(Saved entries)
/---

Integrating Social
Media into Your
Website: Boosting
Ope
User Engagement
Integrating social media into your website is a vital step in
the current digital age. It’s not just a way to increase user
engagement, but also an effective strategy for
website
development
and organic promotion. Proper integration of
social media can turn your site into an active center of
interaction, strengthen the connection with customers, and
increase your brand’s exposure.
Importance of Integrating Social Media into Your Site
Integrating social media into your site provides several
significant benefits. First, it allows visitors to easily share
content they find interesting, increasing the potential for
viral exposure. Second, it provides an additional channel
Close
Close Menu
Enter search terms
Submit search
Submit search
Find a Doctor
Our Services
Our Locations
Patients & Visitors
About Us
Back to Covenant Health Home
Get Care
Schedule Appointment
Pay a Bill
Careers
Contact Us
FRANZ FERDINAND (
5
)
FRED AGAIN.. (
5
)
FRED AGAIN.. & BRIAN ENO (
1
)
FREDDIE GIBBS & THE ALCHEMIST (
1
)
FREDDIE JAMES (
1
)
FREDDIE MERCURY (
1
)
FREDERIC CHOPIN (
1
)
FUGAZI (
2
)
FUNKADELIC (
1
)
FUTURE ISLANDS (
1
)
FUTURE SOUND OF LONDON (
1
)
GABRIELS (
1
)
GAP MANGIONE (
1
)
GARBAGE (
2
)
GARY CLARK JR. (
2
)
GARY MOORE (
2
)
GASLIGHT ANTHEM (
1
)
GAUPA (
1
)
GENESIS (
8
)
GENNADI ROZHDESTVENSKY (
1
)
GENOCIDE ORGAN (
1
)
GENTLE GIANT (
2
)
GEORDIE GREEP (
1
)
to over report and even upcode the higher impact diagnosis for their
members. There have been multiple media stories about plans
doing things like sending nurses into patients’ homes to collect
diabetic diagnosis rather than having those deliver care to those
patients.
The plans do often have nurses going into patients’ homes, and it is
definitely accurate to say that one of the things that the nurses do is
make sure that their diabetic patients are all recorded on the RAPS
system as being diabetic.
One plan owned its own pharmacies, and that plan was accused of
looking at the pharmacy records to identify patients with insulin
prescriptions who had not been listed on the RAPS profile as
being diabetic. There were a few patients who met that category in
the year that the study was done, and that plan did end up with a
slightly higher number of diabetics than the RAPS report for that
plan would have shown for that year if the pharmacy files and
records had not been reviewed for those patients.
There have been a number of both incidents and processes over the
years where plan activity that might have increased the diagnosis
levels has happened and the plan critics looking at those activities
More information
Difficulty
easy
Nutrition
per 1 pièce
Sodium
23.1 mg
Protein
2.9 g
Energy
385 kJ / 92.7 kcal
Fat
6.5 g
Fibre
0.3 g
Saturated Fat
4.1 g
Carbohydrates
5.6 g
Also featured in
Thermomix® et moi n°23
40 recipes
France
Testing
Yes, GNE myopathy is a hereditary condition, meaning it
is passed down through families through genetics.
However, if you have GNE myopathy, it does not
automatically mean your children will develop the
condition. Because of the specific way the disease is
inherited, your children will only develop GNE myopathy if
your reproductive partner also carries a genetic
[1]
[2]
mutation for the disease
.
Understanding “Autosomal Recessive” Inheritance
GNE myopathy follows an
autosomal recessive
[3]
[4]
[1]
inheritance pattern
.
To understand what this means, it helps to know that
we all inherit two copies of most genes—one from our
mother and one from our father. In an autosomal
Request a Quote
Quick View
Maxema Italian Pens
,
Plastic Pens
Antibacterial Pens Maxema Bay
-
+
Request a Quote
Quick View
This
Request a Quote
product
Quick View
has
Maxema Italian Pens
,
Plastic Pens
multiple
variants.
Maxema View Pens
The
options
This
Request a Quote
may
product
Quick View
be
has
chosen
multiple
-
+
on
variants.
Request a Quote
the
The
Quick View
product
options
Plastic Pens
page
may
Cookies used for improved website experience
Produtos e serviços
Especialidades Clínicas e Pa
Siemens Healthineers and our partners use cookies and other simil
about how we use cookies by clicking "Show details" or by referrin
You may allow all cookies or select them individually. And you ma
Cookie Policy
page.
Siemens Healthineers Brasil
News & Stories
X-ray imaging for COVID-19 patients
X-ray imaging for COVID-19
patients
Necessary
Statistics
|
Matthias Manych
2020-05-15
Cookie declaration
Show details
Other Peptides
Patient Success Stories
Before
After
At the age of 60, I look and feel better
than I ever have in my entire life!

\---

| ABOUT THIS EXERCISE |
Check each line above for the string "FREDDIE" and return those that contain it.

| YOUR RESPONSE |
FREDDIE GIBBS & THE ALCHEMIST (
FREDDIE JAMES (
FREDDIE MERCURY (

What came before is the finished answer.